Directions for this task
Filter the entries below, keeping only lines with "darbuotojus".

Materials provided
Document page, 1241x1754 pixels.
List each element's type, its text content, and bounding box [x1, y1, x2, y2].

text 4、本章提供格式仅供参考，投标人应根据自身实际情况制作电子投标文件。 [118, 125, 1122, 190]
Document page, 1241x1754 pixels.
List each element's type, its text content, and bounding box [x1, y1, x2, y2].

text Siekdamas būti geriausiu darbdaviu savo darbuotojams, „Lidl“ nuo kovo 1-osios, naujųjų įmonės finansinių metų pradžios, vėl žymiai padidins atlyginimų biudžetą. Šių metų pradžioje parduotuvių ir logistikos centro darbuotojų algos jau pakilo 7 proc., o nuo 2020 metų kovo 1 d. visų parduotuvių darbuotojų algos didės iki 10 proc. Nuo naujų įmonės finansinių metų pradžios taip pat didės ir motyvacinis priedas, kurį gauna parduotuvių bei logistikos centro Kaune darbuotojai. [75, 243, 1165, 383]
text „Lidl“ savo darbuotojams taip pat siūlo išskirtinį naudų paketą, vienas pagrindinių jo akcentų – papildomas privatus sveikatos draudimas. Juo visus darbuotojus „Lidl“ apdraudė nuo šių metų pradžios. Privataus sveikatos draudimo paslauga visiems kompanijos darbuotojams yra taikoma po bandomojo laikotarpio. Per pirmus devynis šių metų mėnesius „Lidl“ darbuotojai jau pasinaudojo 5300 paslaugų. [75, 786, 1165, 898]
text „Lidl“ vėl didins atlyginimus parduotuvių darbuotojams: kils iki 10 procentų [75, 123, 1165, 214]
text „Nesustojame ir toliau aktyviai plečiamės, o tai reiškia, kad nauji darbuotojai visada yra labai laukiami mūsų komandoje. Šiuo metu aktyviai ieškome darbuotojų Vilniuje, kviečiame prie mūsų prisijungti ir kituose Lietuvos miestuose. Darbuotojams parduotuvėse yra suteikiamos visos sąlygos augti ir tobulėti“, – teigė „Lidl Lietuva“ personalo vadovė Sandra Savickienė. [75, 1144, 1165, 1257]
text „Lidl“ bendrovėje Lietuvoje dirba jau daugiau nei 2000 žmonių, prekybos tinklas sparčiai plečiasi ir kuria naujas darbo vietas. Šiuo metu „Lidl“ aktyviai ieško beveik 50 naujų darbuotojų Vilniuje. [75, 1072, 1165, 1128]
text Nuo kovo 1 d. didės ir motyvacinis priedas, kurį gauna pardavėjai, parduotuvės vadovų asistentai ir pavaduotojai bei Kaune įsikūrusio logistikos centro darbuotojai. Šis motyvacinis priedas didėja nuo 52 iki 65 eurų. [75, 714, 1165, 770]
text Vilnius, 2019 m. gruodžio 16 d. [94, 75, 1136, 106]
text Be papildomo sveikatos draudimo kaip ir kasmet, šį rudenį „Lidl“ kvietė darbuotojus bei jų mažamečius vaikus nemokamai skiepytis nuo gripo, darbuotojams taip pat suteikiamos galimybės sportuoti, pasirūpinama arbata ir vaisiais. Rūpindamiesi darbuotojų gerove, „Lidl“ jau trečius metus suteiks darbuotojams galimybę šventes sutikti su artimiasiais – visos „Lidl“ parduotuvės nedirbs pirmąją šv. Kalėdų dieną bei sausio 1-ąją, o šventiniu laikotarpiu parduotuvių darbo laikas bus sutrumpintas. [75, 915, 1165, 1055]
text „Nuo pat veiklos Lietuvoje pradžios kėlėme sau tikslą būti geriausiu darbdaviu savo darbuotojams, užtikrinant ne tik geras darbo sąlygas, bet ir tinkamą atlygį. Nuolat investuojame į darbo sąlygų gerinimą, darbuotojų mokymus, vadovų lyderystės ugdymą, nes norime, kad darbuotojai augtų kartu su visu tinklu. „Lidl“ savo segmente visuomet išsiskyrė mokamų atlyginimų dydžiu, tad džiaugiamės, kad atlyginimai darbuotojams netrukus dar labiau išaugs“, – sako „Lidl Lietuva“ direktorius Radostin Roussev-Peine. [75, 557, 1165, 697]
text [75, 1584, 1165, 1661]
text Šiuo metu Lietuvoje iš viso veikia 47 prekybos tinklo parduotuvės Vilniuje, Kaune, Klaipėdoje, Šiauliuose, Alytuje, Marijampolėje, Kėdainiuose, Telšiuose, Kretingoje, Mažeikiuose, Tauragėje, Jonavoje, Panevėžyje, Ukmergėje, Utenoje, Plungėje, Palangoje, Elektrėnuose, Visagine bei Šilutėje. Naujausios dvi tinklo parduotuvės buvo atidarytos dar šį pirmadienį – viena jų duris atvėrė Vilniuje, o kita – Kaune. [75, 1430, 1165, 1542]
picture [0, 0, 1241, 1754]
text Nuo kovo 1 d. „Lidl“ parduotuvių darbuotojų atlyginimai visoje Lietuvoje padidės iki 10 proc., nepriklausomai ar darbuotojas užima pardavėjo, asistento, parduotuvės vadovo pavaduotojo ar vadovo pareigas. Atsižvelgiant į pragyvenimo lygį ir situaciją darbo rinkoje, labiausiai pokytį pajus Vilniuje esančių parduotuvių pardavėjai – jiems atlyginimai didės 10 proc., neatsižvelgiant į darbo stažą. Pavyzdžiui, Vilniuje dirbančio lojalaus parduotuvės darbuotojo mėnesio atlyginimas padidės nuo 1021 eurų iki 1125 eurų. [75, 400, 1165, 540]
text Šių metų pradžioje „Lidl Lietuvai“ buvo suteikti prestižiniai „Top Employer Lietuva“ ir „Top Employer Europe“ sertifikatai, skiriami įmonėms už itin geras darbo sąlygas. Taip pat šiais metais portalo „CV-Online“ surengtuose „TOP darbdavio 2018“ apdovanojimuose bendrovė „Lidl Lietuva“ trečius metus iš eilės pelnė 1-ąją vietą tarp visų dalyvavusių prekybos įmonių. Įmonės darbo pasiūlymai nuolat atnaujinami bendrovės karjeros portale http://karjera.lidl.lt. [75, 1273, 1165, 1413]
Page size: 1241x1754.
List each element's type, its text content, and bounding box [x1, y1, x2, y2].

Completed exercise
text „Lidl“ savo darbuotojams taip pat siūlo išskirtinį naudų paketą, vienas pagrindinių jo akcentų – papildomas privatus sveikatos draudimas. Juo visus darbuotojus „Lidl“ apdraudė nuo šių metų pradžios. Privataus sveikatos draudimo paslauga visiems kompanijos darbuotojams yra taikoma po bandomojo laikotarpio. Per pirmus devynis šių metų mėnesius „Lidl“ darbuotojai jau pasinaudojo 5300 paslaugų. [75, 786, 1165, 898]
text Be papildomo sveikatos draudimo kaip ir kasmet, šį rudenį „Lidl“ kvietė darbuotojus bei jų mažamečius vaikus nemokamai skiepytis nuo gripo, darbuotojams taip pat suteikiamos galimybės sportuoti, pasirūpinama arbata ir vaisiais. Rūpindamiesi darbuotojų gerove, „Lidl“ jau trečius metus suteiks darbuotojams galimybę šventes sutikti su artimiasiais – visos „Lidl“ parduotuvės nedirbs pirmąją šv. Kalėdų dieną bei sausio 1-ąją, o šventiniu laikotarpiu parduotuvių darbo laikas bus sutrumpintas. [75, 915, 1165, 1055]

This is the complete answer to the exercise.